About us

Africa’s cities are expanding, with adverse consequences for food and nutrition security of an increasing share of their population. From a consumption perspective, in urban Africa malnutrition is a multi-faceted issue related to factors including the middle class’ growing purchasing power, but also poverty, poor health environments and insufficient access to safe and quality food. From a supply perspective, African urban food systems and their rural-urban value chains are characterized by the intersecting formal and informal food sectors: small scale producers, transporters, processors and retailers provide a multitude of food products, the composition, quality and final destination of which is largely undocumented.

NOURICITY is an EC H2020 ERA-Net Cofund project (2018-2021), funded by a group of donors of the LEAP-Agri Partnership.
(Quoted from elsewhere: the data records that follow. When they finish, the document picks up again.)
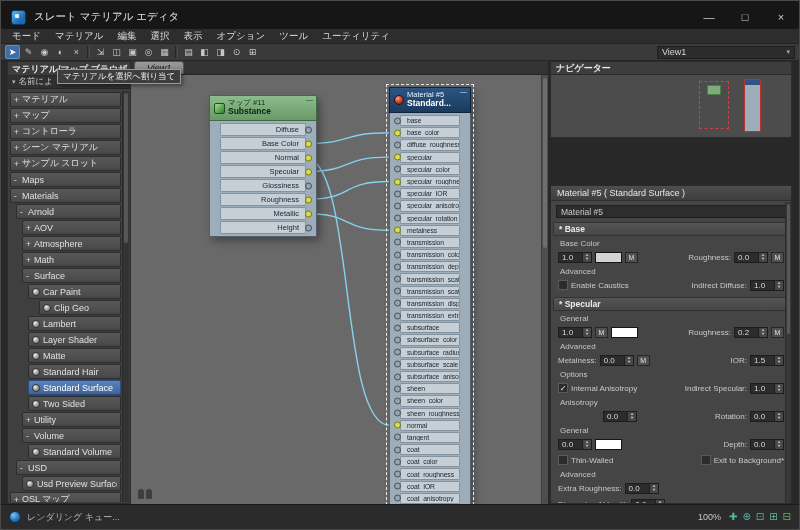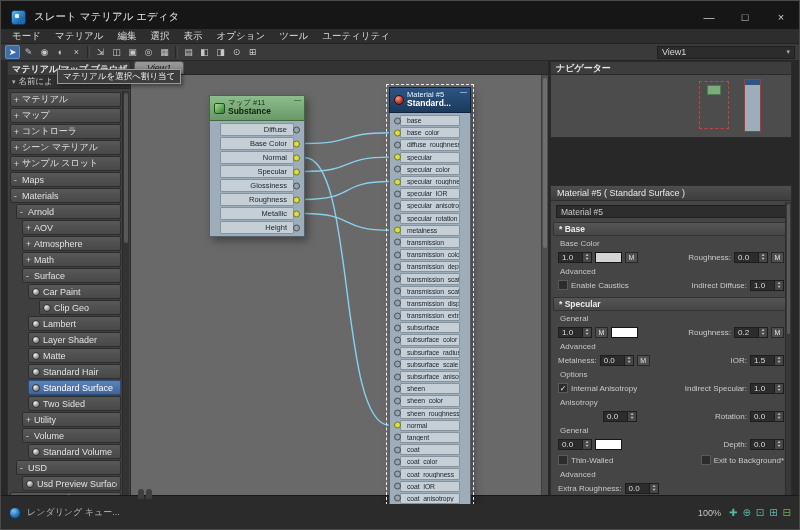--- a/index.html
+++ b/index.html
@@ -47,21 +47,21 @@
 .canvas{position:absolute;top:14px;left:0;right:7px;bottom:0;background:#696969;overflow:hidden;}
 .canvas-vscroll{position:absolute;top:14px;right:0;bottom:0;width:7px;background:#4e4e4e;border-left:1px solid #3e3e3e;}
 .canvas-vscroll .thumb{position:absolute;left:1px;right:1px;top:3px;height:170px;background:#6e6e6e;border-radius:2px;}
 #wires{position:absolute;left:0;top:0;width:100%;height:100%;z-index:3;pointer-events:none;}
 .wire{fill:none;stroke:var(--wire,#86d2ef);stroke-width:1.4px;}
 
 .node{position:absolute;z-index:5;box-shadow:3px 4px 8px rgba(0,0,0,.35);}
 .node-header{height:26px;display:flex;align-items:center;gap:3px;padding:0 4px;position:relative;}
 .n-titles{display:flex;flex-direction:column;justify-content:center;overflow:hidden;line-height:1.15;white-space:nowrap;}
 .n-min{position:absolute;right:3px;top:0;font-size:7px;}
-.substance{left:78px;top:20px;width:96px;}
+.substance{left:78px;top:20px;width:108px;}
 .substance .node-header{background:linear-gradient(#8dbd8d,#699869);border:1px solid #3f6b3f;}
 .substance .n-t1{font-size:7.5px;color:#11300f;}
 .substance .n-t2{font-size:8.5px;font-weight:bold;color:#0b2408;}
 .substance .n-min{color:#1c3d1a;}
 .sub-icon{width:11px;height:11px;flex:none;background:linear-gradient(135deg,#a8e08a,#2e7d32);border:1px solid #1c4d1e;border-radius:2px;}
 .material{left:258px;top:12px;width:82px;}
 .material .node-header{background:linear-gradient(#2c5584,#1b3a5c);border:1px solid #0e2340;}
 .material .n-t1{font-size:7.5px;color:#e8f0f8;}
 .material .n-t2{font-size:8.5px;font-weight:bold;color:#fff;}
 .material .n-min{color:#dce8f4;}
@@ -104,21 +104,21 @@
 .spin .arr span{font-size:4px;line-height:4px;display:block;transform:scaleX(1.3);}
 .swatch{width:27px;height:11px;border:1px solid #151515;flex:none;background:#ccc;}
 .mbtn{width:13px;height:11px;background:#505050;border:1px solid #272727;color:#e2e2e2;font-size:7px;display:flex;align-items:center;justify-content:center;flex:none;}
 .chk{width:10px;height:10px;background:#2c2c2c;border:1px solid #5a5a5a;display:inline-flex;align-items:center;justify-content:center;color:#e8e8e8;font-size:8px;flex:none;}
 .chk span{visibility:hidden;}
 .chk.checked span{visibility:visible;}
 .ind45{margin-left:45px;}
 .params-vscroll{position:absolute;top:16px;right:0;bottom:0;width:6px;background:#383838;border-left:1px solid #2d2d2d;}
 .params-vscroll .thumb{position:absolute;left:1px;right:1px;top:2px;height:130px;background:#585858;border-radius:2px;}
 
-.statusbar{position:absolute;left:0;right:0;bottom:0;height:34px;background:#2b2b2b;border-top:1px solid #191919;display:flex;align-items:center;padding:8px 8px;gap:6px;}
+.statusbar{position:absolute;left:0;right:0;bottom:0;height:25px;background:#2b2b2b;border-top:1px solid #191919;display:flex;align-items:center;padding:8px 8px;gap:6px;}
 .sb-app-icon{width:12px;height:12px;border-radius:50%;background:radial-gradient(circle at 35% 30%,#7cc4f0,#2271b5 60%,#12466f);border:1px solid #0d3352;flex:none;}
 .sb-text{color:#a9b4bd;font-size:9px;flex:1;white-space:nowrap;overflow:hidden;}
 .sb-zoom{color:#c5c5c5;font-size:9px;margin-right:2px;}
 .sb-icons{display:flex;align-items:center;gap:5px;}
 .sb-icon{font-size:10px;line-height:10px;}
 
 .tooltip{position:absolute;left:56px;top:68px;z-index:60;background:#3d3d3d;border:1px solid #9a9a9a;color:#f0f0f0;font-size:8.5px;line-height:11px;padding:1px 5px;white-space:nowrap;box-shadow:2px 2px 4px rgba(0,0,0,.4);}
 </style>
 </head>
 <body>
It project aims at investigating the structure and dynamics of urban food systems in Africa (including rural-urban food value chains) and how they interact with food consumption and behavior in determining the health and nutrition status of the urban population. In particular, it is crucial to reveal the modes of co-existence of the different facets of malnutrition across and within households, as well as their behavioral and systemic drivers. These facets include overnutrition, as captured by the (rising) rates of overweight and obesity prevalence, micronutrient deficiency, for instance captured by insufficient consumption of key food products, and undernutrition, as captured by persisting rates of low age-adjusted height and weight in the population. The research adopts a comparative approach across three countries and study sites in Accra, Cape Town and Kampala. These countries and cities offer a transect of poor to moderately wealthy countries, settlements and neighborhoods.

The research output of the project is informed from the start, including in its design phase, by a participatory and stakeholder involvement process within the food system of the selected urban study sites. This process is meant to ensure a strong impact of the research output in the form of a co-designed partnership concept for coherent, nutrition-sensitive policies and actions in the three cities. Both the partnership concept and the collaborative process leading to it should serve as a blueprint for partnerships seeking improved urban nutrition in Africa.

The first group of activities of the project will describe the systemic drivers of food choices, by mapping the formal and informal urban food sectors, their interactions and rural linkages, and by characterizing and tracking urban food products along their value chain back to their sources. Second, the project will examine the drivers of household and individual food choices: income, access to nutrition-related knowledge (formal and informal, indigenous and Western), or food tastes, habits and culture. Finally, researchers will assess the impacts of systemic and individual drivers of food choices on people’s actual consumption and nutrition outcomes. Together with nutrition and public health practitioners and the identified actors of the three urban food systems, they will then devise and test policy scenarios.